Note that since C++ is strongly typed, there is no need to describe the type of inputs (@param) or the outputs.

For example:

* @brief The best number generator in the universe
* @pre Does assume a known universe
* @see `other_best` for an example of another number generator
* @param seed is the reproducibility helper
* @param am_awesome is an indicator of awesomeness
* @return the best number if the caller is awesome
* @return a random number if the caller is not awesome
* int best_number(const int &seed, std::string am_awesome);

Inline Functions

These are typically simply a @return directive in a single line //!<; but should be used sparingly.
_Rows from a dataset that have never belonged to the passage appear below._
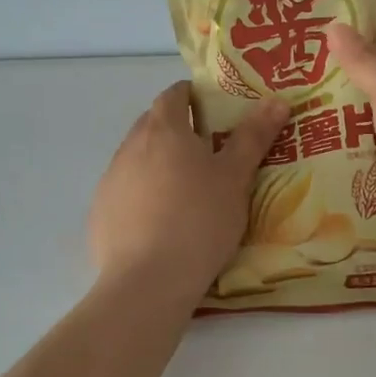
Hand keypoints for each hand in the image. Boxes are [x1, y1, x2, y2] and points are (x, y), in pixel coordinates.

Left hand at [88, 82, 289, 290]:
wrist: (148, 281)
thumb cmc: (199, 219)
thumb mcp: (235, 177)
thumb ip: (253, 136)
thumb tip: (276, 99)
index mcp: (163, 129)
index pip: (173, 94)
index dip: (192, 96)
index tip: (212, 109)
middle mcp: (130, 146)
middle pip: (152, 123)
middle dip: (176, 129)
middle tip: (206, 150)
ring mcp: (110, 180)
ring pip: (136, 158)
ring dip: (157, 162)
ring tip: (185, 189)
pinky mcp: (99, 213)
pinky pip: (124, 191)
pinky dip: (141, 194)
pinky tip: (160, 221)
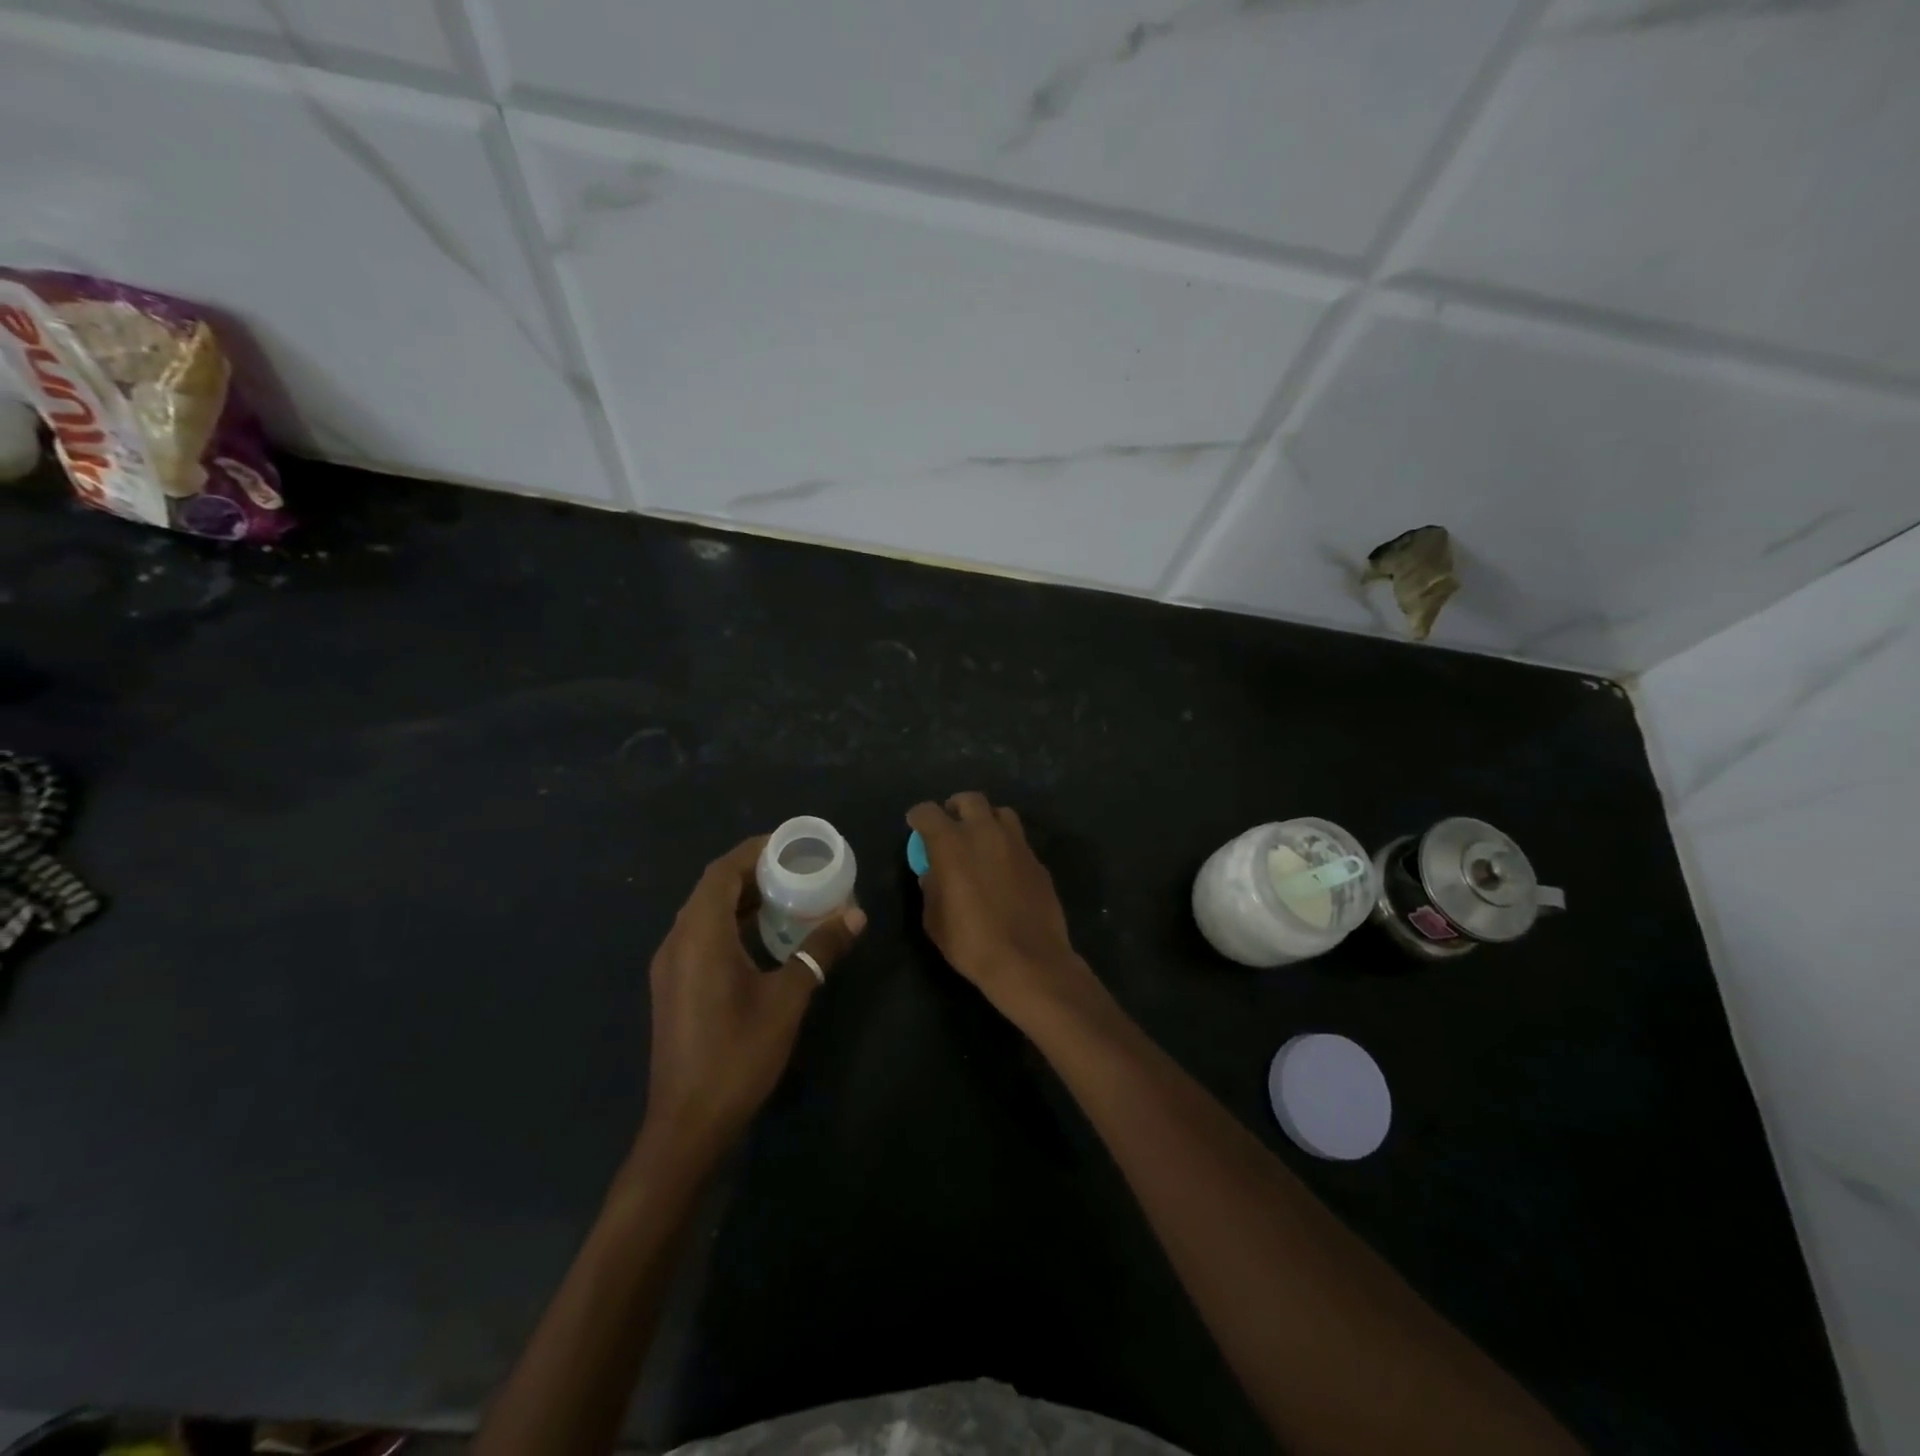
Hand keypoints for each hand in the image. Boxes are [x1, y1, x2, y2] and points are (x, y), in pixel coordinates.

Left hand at [642, 835, 864, 1159]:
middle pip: (712, 889)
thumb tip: (856, 916)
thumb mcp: (788, 999)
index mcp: (699, 936)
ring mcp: (671, 967)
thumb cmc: (737, 1055)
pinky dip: (732, 925)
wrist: (687, 1124)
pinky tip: (764, 938)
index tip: (790, 843)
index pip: (722, 872)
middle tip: (797, 868)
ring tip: (787, 896)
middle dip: (753, 872)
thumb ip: (819, 951)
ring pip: (705, 914)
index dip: (753, 851)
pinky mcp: (674, 987)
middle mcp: (677, 942)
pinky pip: (702, 937)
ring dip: (742, 899)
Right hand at [906, 793, 1097, 1020]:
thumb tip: (933, 874)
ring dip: (986, 820)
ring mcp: (1016, 843)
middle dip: (955, 807)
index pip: (927, 812)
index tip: (916, 825)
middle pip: (969, 800)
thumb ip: (931, 889)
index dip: (918, 817)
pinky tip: (1004, 867)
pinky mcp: (1037, 860)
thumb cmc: (971, 942)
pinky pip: (1018, 840)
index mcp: (952, 843)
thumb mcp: (934, 920)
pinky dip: (1006, 845)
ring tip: (981, 840)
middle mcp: (985, 832)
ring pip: (1000, 813)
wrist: (1028, 960)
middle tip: (950, 825)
If the function in question requires more documentation it probably should not be inline.

Code Files

  • The order of function definition must match the declaration in the header file

Here we expect:

  • @details for explanations of the overall algorithm, speed concerns, etc.
  • @note for longer details of the parameters or other important issues.
  • @warning for pitfalls.
  • Other special directives as required.
  • @see is allowed in both headers and code files, but only sparingly.
* @details The best number is determined by a complicated algorithm described
* over many paragraphs with equations here
* @f$ \mathbb{N}^3\to\mathbb{R}^N @f$
int best_number(const int &seed, std::string am_awesome){
return 0; // Clearly the documentation is lying to you

This formulation; with comments in the code, to augment the documentation blocks is the most legible method.

Source Code


  • We do expect private variables to be documented.

Classes descriptions have the @class directive declared before @brief in .h files and before @details in the .cpp as well.


  • All documentation blocks must precede the function being documented.

External Tools

We expect the build system to be able to find graphviz for dot.

[^1]: Changing a header triggers the recompilation of the entire project.